Citation hooks: EFSA; FEMA; PubChem; toxicology literature
8. Practical Insights for Formulators
Cassia bark oil CO2 extract is valued for its potent cinnamon aroma and flavor, making it a versatile ingredient in both flavor and fragrance formulations. It synergizes well with other spicy and sweet notes but can easily overpower a blend if not balanced correctly. Formulators should be cautious of its oxidation sensitivity and consider using antioxidants to preserve its quality. It is often under-used in complex fragrance compositions where its full potential can be realized.

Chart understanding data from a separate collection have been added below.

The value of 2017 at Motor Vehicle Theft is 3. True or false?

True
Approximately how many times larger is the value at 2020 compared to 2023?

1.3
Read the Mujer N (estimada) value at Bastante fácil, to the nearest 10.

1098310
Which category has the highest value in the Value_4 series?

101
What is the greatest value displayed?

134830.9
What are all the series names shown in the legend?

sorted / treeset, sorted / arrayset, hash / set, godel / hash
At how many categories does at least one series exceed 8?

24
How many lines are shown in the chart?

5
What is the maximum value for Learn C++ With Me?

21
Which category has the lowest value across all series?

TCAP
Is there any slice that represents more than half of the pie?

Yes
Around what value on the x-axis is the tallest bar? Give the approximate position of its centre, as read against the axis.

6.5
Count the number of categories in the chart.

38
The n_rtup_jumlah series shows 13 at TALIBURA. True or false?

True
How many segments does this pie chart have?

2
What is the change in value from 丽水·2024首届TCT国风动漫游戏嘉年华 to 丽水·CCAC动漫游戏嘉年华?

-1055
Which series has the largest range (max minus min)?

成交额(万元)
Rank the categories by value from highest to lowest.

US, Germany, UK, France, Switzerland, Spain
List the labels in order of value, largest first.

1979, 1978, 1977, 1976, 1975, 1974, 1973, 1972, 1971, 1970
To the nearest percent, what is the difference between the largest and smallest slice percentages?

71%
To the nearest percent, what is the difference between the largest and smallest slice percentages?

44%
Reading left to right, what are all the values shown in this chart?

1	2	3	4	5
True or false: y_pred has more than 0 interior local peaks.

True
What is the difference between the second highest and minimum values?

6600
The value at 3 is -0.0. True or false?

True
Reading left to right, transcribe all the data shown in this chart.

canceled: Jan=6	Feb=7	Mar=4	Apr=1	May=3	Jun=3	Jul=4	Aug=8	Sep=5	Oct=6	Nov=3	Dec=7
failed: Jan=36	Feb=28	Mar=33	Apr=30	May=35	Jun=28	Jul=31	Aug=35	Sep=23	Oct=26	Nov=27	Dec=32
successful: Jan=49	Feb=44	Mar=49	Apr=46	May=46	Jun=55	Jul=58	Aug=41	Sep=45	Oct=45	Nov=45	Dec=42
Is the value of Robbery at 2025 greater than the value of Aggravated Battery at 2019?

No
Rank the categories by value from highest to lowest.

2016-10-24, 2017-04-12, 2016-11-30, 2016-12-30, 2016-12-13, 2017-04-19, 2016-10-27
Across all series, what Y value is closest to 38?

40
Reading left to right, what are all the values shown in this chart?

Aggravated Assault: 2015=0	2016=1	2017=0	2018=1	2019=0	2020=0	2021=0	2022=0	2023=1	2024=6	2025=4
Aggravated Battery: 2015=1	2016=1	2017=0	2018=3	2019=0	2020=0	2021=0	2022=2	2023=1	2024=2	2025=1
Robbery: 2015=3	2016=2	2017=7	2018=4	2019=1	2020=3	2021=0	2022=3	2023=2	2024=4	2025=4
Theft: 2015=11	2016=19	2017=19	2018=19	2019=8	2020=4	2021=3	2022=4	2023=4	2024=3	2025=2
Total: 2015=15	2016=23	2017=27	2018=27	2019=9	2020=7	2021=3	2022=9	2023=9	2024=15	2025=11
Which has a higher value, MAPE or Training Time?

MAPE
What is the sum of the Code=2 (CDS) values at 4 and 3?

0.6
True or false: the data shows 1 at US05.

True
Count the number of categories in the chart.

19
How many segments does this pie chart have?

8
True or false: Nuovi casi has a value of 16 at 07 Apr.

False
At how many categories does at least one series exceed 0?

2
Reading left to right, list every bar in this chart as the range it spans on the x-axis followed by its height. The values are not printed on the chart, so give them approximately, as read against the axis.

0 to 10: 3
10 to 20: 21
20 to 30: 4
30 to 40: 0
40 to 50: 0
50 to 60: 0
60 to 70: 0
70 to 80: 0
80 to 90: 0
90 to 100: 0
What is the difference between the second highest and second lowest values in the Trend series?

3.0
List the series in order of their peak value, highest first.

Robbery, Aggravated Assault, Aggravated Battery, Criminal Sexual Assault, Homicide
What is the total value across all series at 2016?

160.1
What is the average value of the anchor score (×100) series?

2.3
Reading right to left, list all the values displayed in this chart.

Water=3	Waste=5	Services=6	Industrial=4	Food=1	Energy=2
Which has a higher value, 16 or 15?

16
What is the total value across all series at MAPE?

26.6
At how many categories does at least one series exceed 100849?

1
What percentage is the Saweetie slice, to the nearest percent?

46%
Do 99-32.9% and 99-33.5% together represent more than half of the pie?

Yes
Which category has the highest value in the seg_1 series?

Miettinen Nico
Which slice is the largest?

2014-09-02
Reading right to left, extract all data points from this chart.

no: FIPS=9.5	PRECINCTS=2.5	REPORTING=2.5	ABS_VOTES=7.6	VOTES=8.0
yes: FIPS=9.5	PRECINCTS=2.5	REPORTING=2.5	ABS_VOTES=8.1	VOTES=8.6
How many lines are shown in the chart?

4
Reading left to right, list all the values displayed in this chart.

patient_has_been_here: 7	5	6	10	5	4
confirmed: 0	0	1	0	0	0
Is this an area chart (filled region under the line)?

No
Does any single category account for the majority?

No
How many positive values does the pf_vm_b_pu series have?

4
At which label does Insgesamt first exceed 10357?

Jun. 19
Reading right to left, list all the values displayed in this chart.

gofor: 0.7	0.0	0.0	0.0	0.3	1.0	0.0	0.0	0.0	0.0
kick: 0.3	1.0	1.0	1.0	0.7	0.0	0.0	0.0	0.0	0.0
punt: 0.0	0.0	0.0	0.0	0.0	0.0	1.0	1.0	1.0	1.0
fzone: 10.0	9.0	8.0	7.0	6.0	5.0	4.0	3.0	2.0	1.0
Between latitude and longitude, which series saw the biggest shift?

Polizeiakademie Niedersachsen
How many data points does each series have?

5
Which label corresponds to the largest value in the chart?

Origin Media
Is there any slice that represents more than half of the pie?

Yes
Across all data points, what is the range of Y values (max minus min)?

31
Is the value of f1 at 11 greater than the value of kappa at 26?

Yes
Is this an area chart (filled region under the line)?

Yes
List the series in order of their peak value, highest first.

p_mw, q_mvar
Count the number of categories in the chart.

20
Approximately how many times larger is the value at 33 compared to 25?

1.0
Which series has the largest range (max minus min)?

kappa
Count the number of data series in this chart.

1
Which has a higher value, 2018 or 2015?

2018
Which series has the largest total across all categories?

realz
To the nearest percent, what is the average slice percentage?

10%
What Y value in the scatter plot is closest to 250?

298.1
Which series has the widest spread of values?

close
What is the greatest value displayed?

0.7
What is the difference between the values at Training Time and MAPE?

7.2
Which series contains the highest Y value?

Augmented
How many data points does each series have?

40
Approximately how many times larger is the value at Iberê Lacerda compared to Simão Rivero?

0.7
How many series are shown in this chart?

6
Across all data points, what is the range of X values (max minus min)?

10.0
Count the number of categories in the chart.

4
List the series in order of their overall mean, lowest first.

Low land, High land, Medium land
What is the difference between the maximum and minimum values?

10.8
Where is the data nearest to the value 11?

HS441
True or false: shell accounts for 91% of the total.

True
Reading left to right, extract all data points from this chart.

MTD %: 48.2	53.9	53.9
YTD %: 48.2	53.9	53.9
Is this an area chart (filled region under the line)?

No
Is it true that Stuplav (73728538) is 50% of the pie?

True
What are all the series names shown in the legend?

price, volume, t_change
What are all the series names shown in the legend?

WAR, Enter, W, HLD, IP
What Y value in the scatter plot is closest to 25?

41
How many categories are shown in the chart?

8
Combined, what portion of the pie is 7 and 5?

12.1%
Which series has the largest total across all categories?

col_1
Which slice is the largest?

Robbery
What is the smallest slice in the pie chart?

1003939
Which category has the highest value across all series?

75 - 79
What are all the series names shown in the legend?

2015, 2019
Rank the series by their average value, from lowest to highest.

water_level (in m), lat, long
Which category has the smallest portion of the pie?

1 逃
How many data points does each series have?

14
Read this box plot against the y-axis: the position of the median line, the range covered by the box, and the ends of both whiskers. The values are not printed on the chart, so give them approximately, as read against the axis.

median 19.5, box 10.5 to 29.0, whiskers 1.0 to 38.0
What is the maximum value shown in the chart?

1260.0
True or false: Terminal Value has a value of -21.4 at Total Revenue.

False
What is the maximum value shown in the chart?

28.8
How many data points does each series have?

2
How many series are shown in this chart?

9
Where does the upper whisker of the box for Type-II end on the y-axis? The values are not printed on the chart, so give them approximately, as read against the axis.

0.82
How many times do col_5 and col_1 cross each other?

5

Citation hooks: FlavScents; industry practice
9. Confidence & Data Quality Notes
The data on cassia bark oil CO2 extract is well-established, particularly regarding its sensory characteristics and regulatory status. However, there are industry-typical practices that may not be fully documented, such as specific formulation techniques. Some data gaps exist in the detailed toxicological profiles, particularly for long-term exposure scenarios.
Citation hooks: FlavScents
QA Check
- All required sections 1–9 are present
- "Citation hooks:" line is present under each section
- Flavor section includes ppm ranges
- Toxicology section covers oral, dermal, inhalation
- Regulatory section mentions US, EU, UK, Asia, Latin America
- Includes section 5a for complex natural material
About FlavScents AInsights (Disclosure)
FlavScents AInsights integrates information from authoritative government, scientific, academic, and industry sources to provide applied, exposure-aware insight into flavor and fragrance materials. Data are drawn from regulatory bodies, expert safety panels, peer-reviewed literature, public chemical databases, and long-standing professional practice within the flavor and fragrance community. Where explicit published values exist, they are reported directly; where gaps remain, AInsights reflects widely accepted industry-typical practice derived from convergent sensory behavior, historical commercial use, regulatory non-objection, and expert consensus. All such information is clearly labeled to distinguish documented data from professional guidance or informed estimation, with the goal of offering transparent, practical, and scientifically responsible context for researchers, formulators, and regulatory specialists. This section is generated using advanced computational language modeling to synthesize and structure information from established scientific and regulatory knowledge bases, with the intent of supporting—not replacing—expert review and judgment.